Let’s start strong this October and launch straight into your value and belief system. Why is it important? Because your values are the things which you believe to be important in the way that you live and the way that you work. Your values affect your behaviour and act as an internal navigation system guiding you along your journey.
If you are not being true to what you believe in then your authenticity and happiness may feel compromised. This is because when you live your life according to your values things slot into place and generally, you feel happy and content. The opposite is true when your values are not being met or lived.
Understanding your values
Your values come from your upbringing, your social, cultural and political beliefs, from your parents and their parents before them. They can be helpful or unhelpful and they shape the way you act or feel in a situation.
Imagine this scenario: you love spending time with your loved one(s)…but there is a big project going on at work and you’re having to put in the hours. The project timelines keep slipping and the goalposts keep moving and it’s taking up more of your time than you would like – it’s stressing you out and causing you internal conflict. What would you imagine your values might be telling you here?
Let’s take another scenario: you really don’t value status but your new boss does and wants to create a competition within the team to see who is the best and put that person on a leaderboard. What effect do you think that might have on your motivation?

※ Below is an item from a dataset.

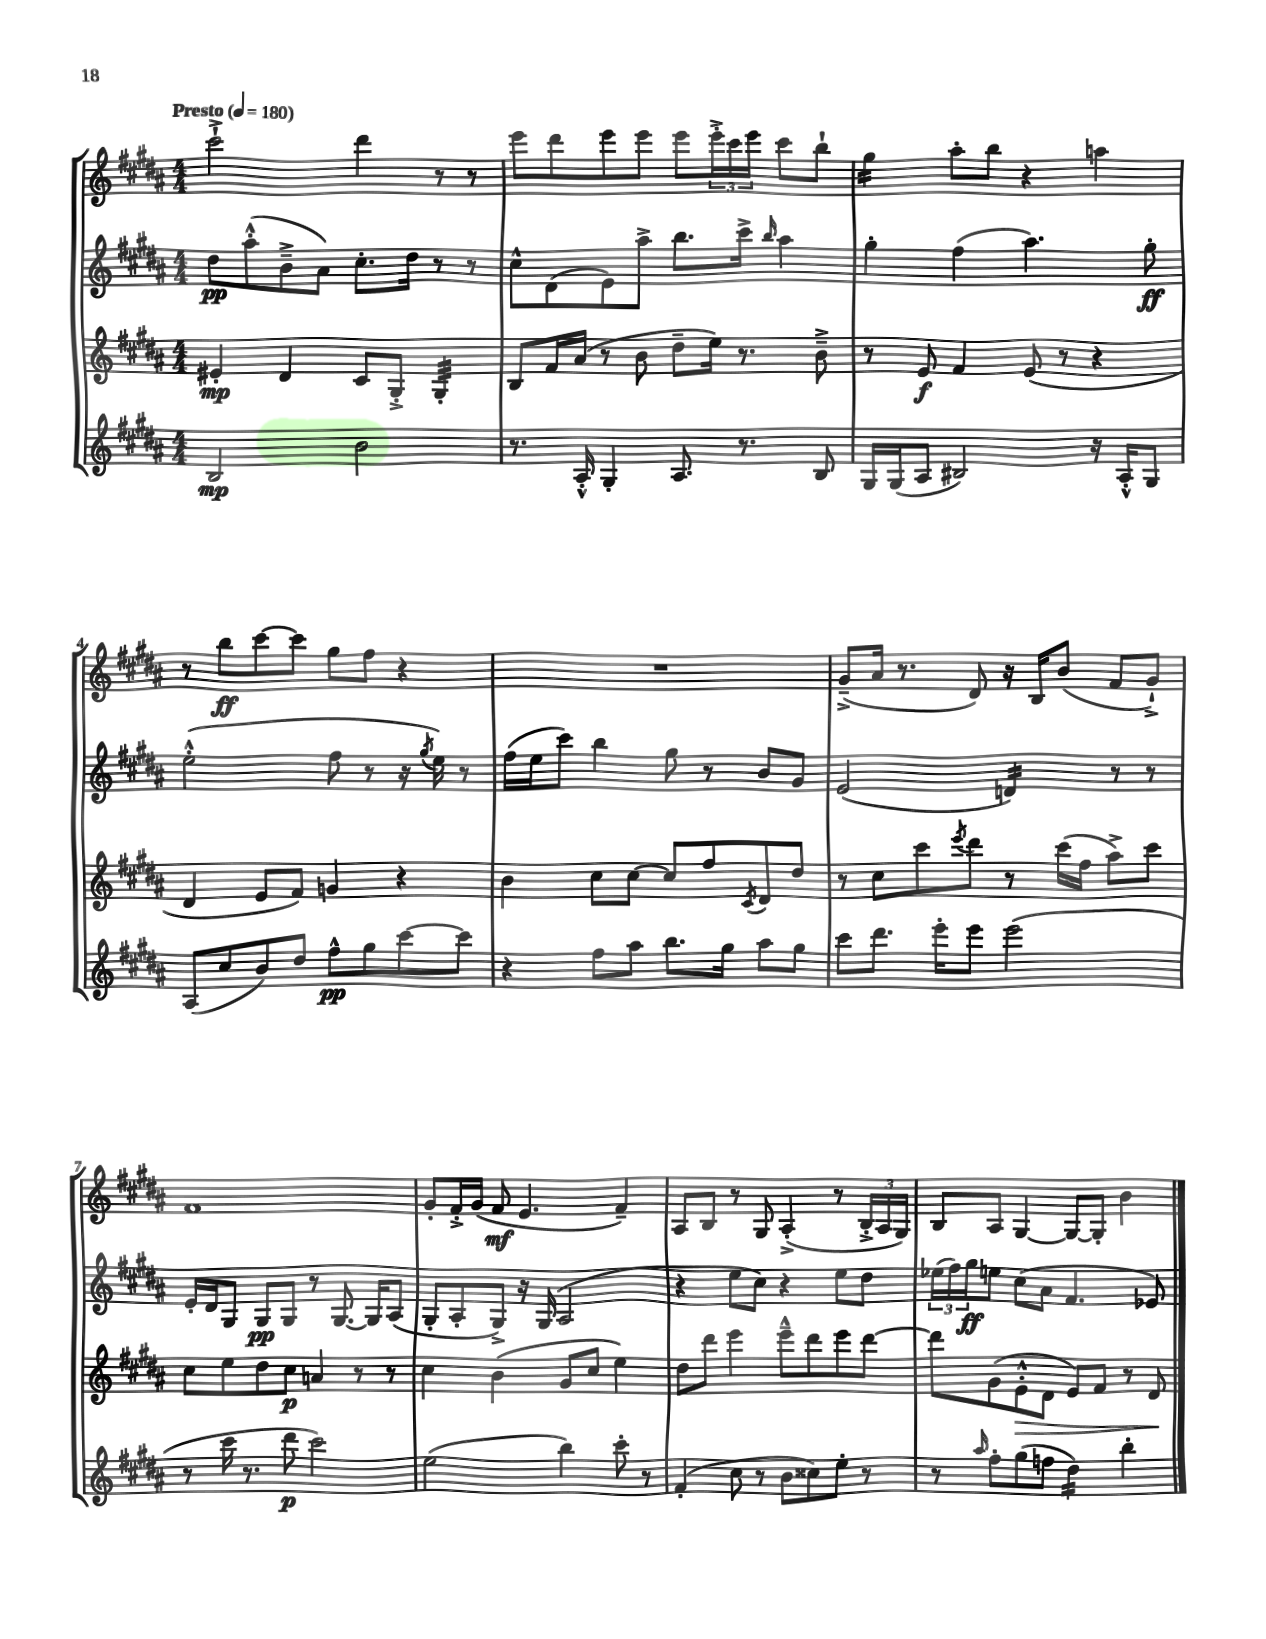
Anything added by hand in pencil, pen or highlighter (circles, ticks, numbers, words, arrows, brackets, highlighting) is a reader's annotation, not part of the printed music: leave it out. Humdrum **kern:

Or what about this one: if authenticity is one of your values how would you feel working in a place where everyone gossips, backstabs each other and hide behind a mask?
By understanding your values you can make decisions about your life, work, relationships more effectively.
Defining your values
You will have many values but between 5-10 will be core values. Your values may change throughout your life, especially if you have a major life change. They aren’t bound by boundaries or limits and may change priority e.g. having a family may mean that work-life balance might become more important.
The tool I use most for defining your values is a timeline – this can be for your career or life (or both). Begin by looking back on your life and reflecting on when you were happiest and answer the following questions:
- what were you doing?
- who were you with (if anyone)
- what made you happy?
You can repeat the exercise for when you felt most fulfilled and ask yourself what about the experience gave your life meaning.
Then you need to determine your values. You can use a list like this one to choose about 10. You may some naturally combine e.g. community, contribution and growth to give you leadership. Alternatively, you can choose other descriptors not on the list if you like. It is also worth thinking about values you admire in others.
Finally, you need to prioritise your values – choose two and ask yourself if you could only have one which would you keep? Continue until they are in order from most important to least important to you.
Shine a spotlight on your values
Looking at your list ask yourself:
- How do they make you feel?
- Are they things you can stand up for?
- How would you feel telling others about them?
- How do they fit into your life and your vision?
Embrace the ones which serve you and let go of those which don’t. Looking at your values is worth re-visiting regularly, particularly if you are feeling unbalanced, stressed or indecisive about a decision which you need to make. It can be a challenging exercise and for some people can be uncomfortable but by understanding your values you can be your best and most authentic self in all situations.